- [Task statement]: Quote the part of the Solr AnalyticsQuery reply below between "The actual merge" and "if it's present.", inclusive, word for word.

- [Selected passage]:

Yes the AnalyticsQuery is being called twice in the logs, which is not a
good thing. Originally I believe this was not the case but changes in the
QueryComponent in later release have caused this to happen. The test cases
aren't broken by this so it didn't get caught.

The actual merge of the results from the AnalyticsQuery, which is done in
the MergeStrategy, will only happen on the first stage. In the second stage
the results from the Analytics query should be ignored. As a work around
for the double call to the AnalyticsQuery you can look for the "ids" param
in your Analytics query and skip gathering the analytics if it's present.
The ids param is sent in the second phase of a distributed search.

What you're running into here is that the MergeStrategy is not really in
use in combination with the AnalyticsQuery. There are users that use the
MergeStrategy to handle custom merging of documents to produce custom
rankings. But the AnalyticsQuery really hasn't been used much with the
MergeStrategy that I'm aware of. So this has not been reported before.

I have moved away from using the MergeStrategy for merging custom
analytics. I'll give you a little context for how this has evolved.

The MergeStrategy was originally introduced for an e-commerce customer that
wanted to produce custom rankings. As part of that work the AnalyticsQuery
was added to support custom analytics. And the MergeStrategy supported that
as well.

Later, Streaming Expressions were added which took control of the merge in
a much more elegant way then the MergeStrategy. So now there are features
in Solr that nicely combine an AnalyticsQuery which is merged through the
Streaming Expression framework. The FeatureSelectionStream and the
TextLogitStream use this approach. These two streams are in master and
branch_6x if you want to see how they operate.

- [Records shown]:
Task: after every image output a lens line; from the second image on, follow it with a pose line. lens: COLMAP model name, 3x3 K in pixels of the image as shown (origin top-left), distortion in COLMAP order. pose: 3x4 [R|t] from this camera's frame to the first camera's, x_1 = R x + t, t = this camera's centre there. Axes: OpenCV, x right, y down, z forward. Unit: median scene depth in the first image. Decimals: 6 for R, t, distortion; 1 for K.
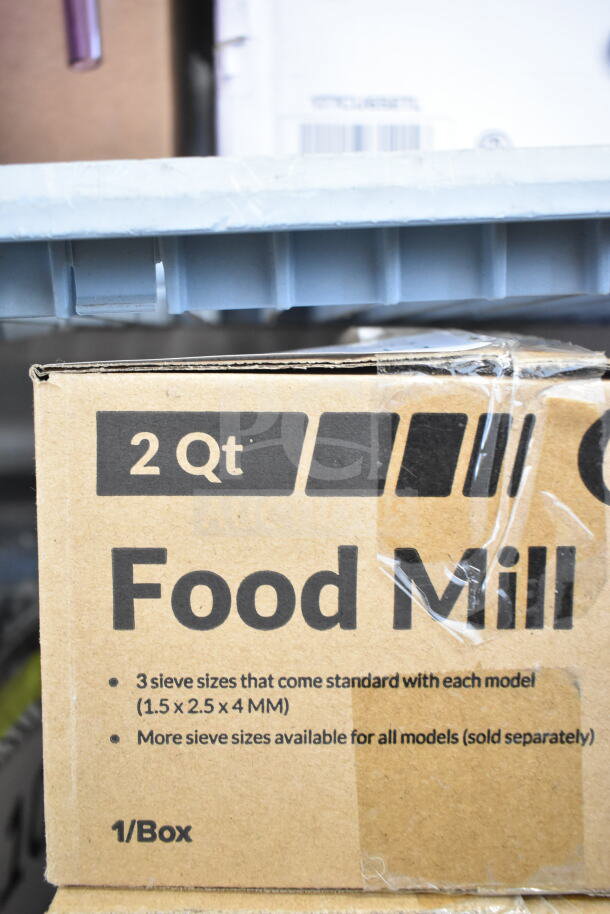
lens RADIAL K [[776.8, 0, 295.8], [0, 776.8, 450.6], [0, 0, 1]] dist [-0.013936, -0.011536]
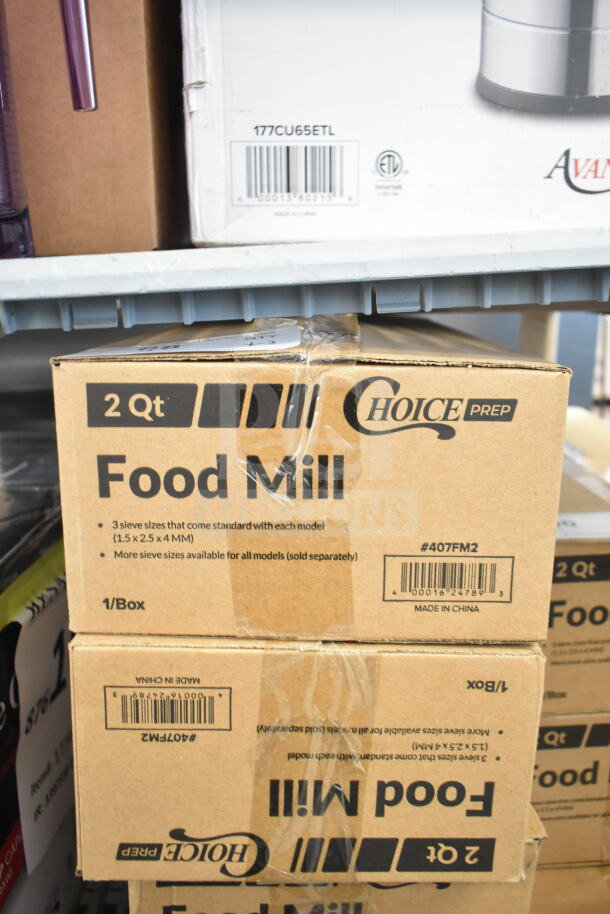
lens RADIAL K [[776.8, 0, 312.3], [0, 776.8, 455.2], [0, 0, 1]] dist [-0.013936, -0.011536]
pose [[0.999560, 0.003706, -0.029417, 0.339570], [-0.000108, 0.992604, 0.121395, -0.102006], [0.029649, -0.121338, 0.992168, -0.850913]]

* * *

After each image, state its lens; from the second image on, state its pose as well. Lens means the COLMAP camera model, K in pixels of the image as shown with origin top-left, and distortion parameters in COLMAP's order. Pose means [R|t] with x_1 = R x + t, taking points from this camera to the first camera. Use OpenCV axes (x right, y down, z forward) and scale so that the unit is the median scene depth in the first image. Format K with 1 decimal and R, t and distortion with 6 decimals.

---

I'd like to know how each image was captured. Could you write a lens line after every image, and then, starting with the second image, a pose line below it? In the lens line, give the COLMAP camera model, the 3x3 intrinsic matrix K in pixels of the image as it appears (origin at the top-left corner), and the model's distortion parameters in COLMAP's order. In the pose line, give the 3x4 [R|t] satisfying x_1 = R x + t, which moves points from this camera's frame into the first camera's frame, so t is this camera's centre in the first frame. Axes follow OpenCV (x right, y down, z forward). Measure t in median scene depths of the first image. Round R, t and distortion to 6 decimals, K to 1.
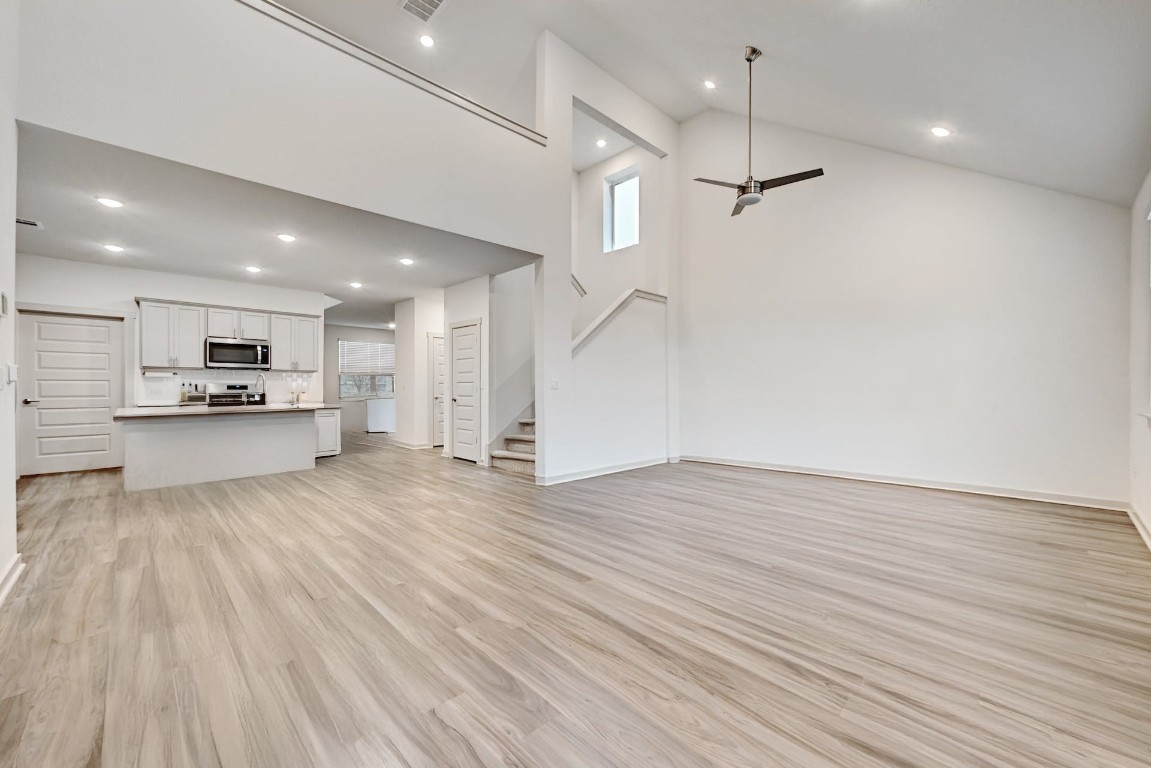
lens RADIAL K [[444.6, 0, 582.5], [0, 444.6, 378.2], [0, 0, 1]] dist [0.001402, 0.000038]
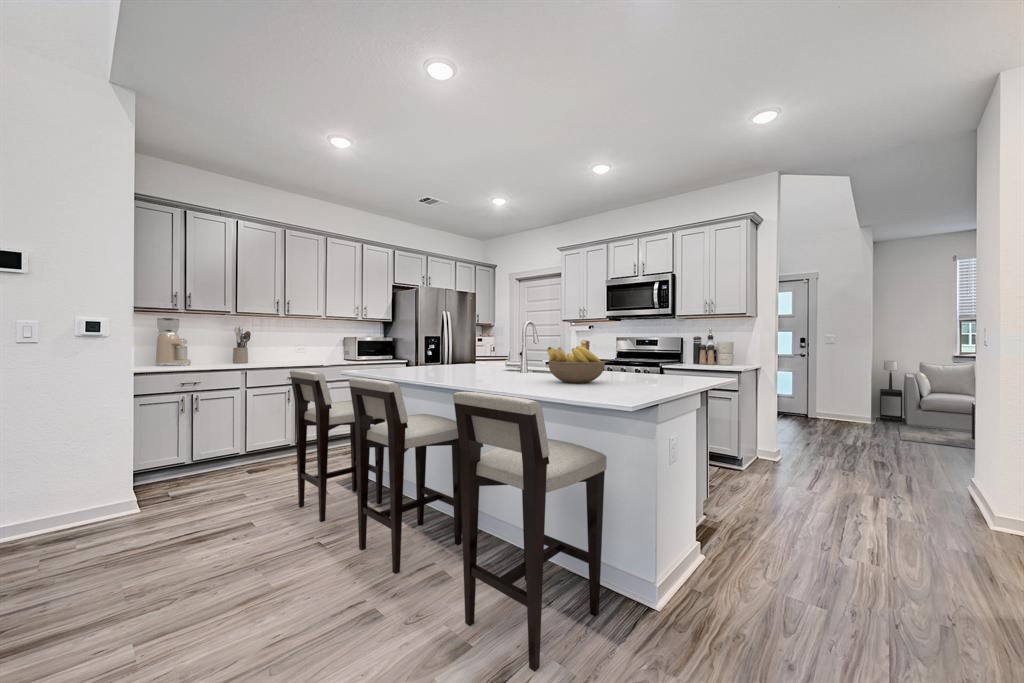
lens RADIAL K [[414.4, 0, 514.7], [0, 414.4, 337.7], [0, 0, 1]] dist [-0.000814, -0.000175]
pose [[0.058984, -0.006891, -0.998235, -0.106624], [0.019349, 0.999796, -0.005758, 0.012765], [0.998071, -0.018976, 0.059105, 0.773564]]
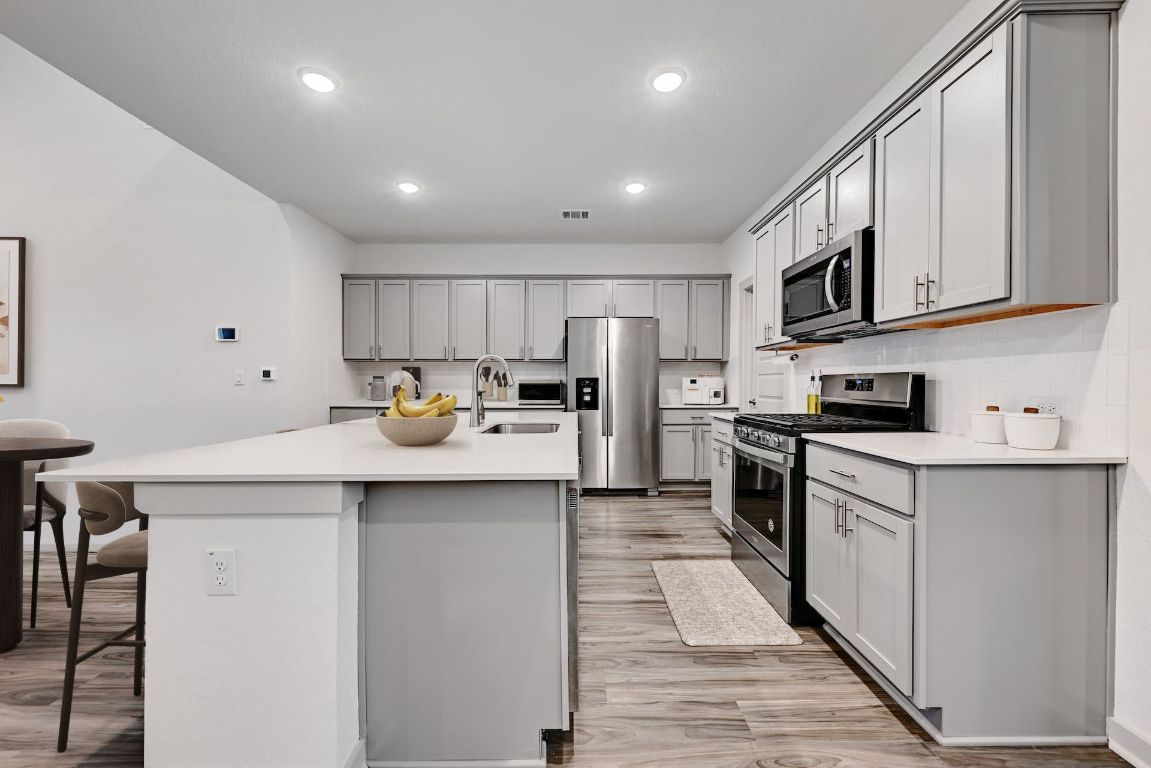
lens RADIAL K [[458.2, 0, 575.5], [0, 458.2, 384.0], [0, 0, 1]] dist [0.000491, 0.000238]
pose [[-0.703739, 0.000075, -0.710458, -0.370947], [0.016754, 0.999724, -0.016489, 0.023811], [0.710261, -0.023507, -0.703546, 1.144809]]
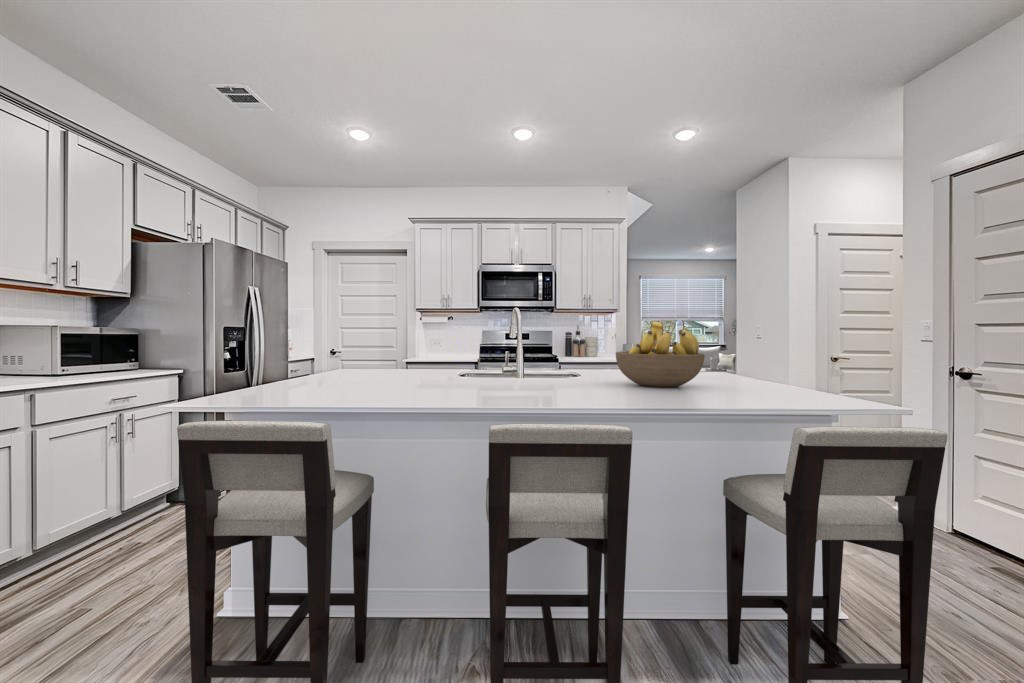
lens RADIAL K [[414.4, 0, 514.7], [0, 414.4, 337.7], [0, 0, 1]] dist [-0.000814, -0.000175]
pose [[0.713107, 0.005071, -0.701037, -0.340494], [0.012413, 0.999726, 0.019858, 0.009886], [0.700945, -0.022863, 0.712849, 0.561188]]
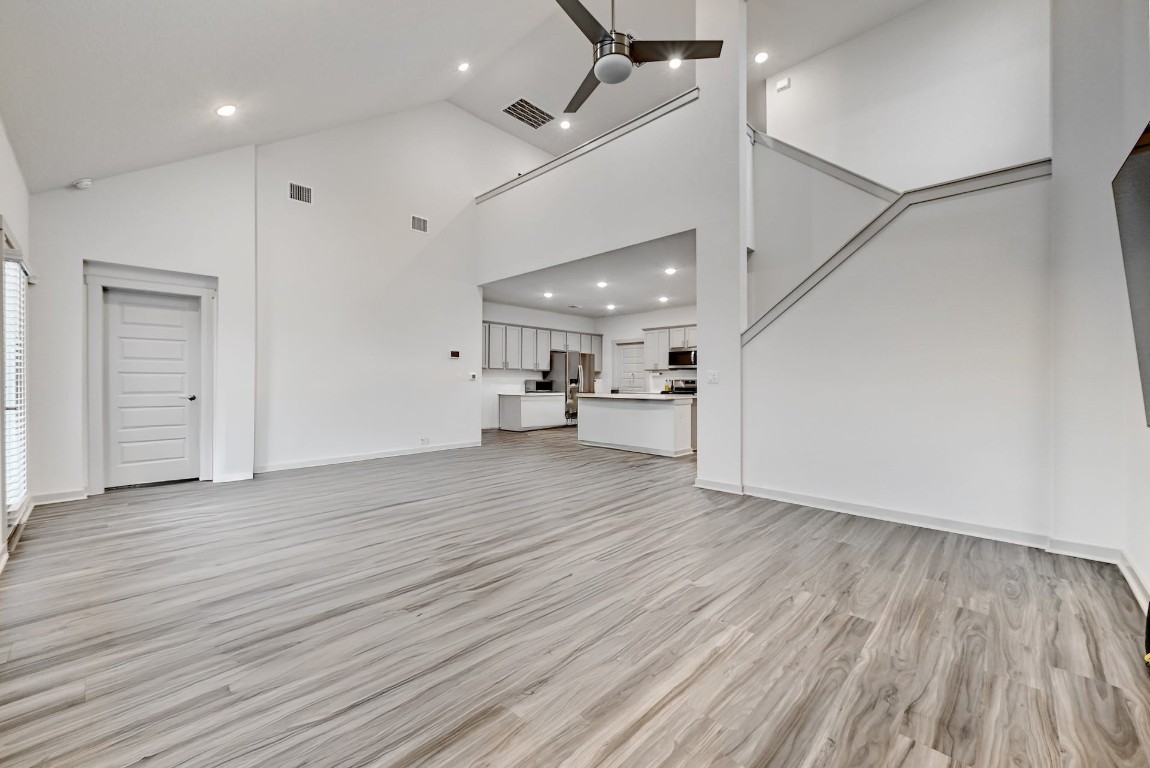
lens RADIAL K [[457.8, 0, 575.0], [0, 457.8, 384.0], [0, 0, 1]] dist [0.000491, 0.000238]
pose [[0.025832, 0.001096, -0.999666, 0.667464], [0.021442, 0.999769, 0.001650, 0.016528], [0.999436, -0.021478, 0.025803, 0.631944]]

- [Answer for this exercise]:
The actual merge of the results from the AnalyticsQuery, which is done in
the MergeStrategy, will only happen on the first stage. In the second stage
the results from the Analytics query should be ignored. As a work around
for the double call to the AnalyticsQuery you can look for the "ids" param
in your Analytics query and skip gathering the analytics if it's present.